Natural flavonoids exhibit diverse physiological effects and are used as functional factors, antioxidants and pigments in food as well as pharmaceutical and cosmetic applications. However, their poor solubility and stability, result in low bioavailability. Biomodification through deglycosylation effectively enhances their bioactivity. This study developed two surface display strategies in Escherichia coli , anchoring α -L-rhamnosidase RhaB1-ΔN to the cell surface using the anchoring protein Lpp-OmpA. Immunofluorescence and proteinase K sensitivity tests confirmed the successful construction of surface-displaying strains E. coli Lpp-OmpA-RhaB1-ΔN and E. coli RhaB1-ΔN-SpyCatcher-SpyTag.
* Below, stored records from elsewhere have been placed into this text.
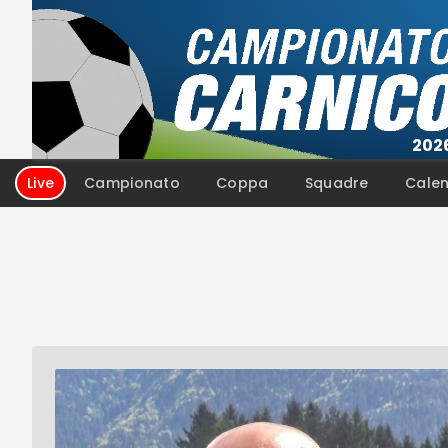
Campionato
Coppa
Squadre
Calen
Live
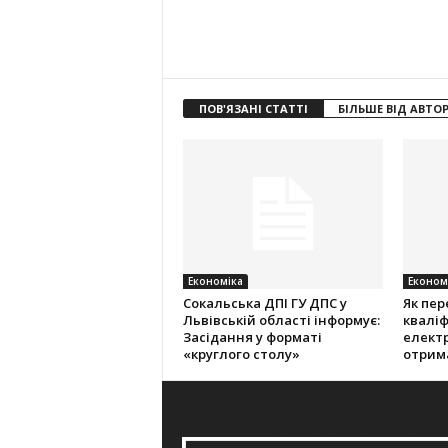
ПОВ'ЯЗАНІ СТАТТІ
БІЛЬШЕ ВІД АВТО
Економіка
Економ
Cокальська ДПІ ГУ ДПС у
Як пер
Львівській області інформує:
кваліф
Засідання у форматі
електр
«круглого столу»
отрим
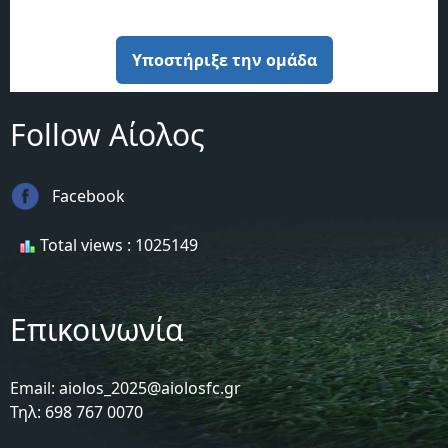
Υποστήριξε την ομάδα
Follow Αίολος
Facebook
Total views : 1025149
Επικοινωνία
Email: aiolos_2025@aiolosfc.gr
Τηλ: 698 767 0070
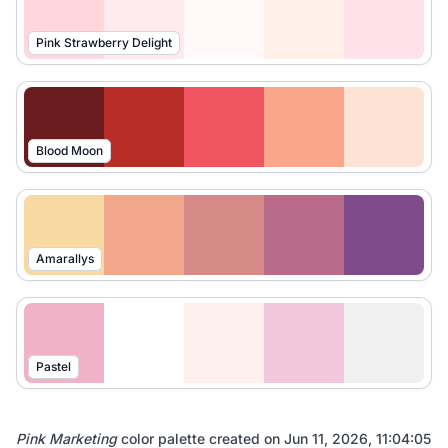
Pink Strawberry Delight
Blood Moon
Amarallys
Pastel
Pink Marketing
color palette created on
Jun 11, 2026, 11:04:05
Enzymatic property studies revealed improved temperature and pH stability of the whole-cell catalysts with surface compared to free enzymes. After 6 catalytic cycles, E. coli Lpp-OmpA-RhaB1-ΔN retained higher activity than E. coli RhaB1-ΔN. In flavonoid hydrolysis, E. coli Lpp-OmpA-RhaB1-ΔN increased yields of isoquercitrin and kaempferol-3- O -glucuronide by 20.25% and 10.99%, respectively, compared with that in whole-cell catalyst with intracellular enzyme ( p < 0.05). In addition, it should be noted that although the enzyme expression of E. coli RhaB1-ΔN-SpyCatcher-SpyTag is reduced, its hydrolysis ability of flavonoids is comparable to that of E. coli RhaB1-ΔN due to the efficient catalytic ability of extracellular enzymes. This study establishes reliable whole-cell catalysts with surface-displayed α -L-rhamnosidase for efficient natural flavonoid modification, with potential applications in the food and pharmaceutical industries.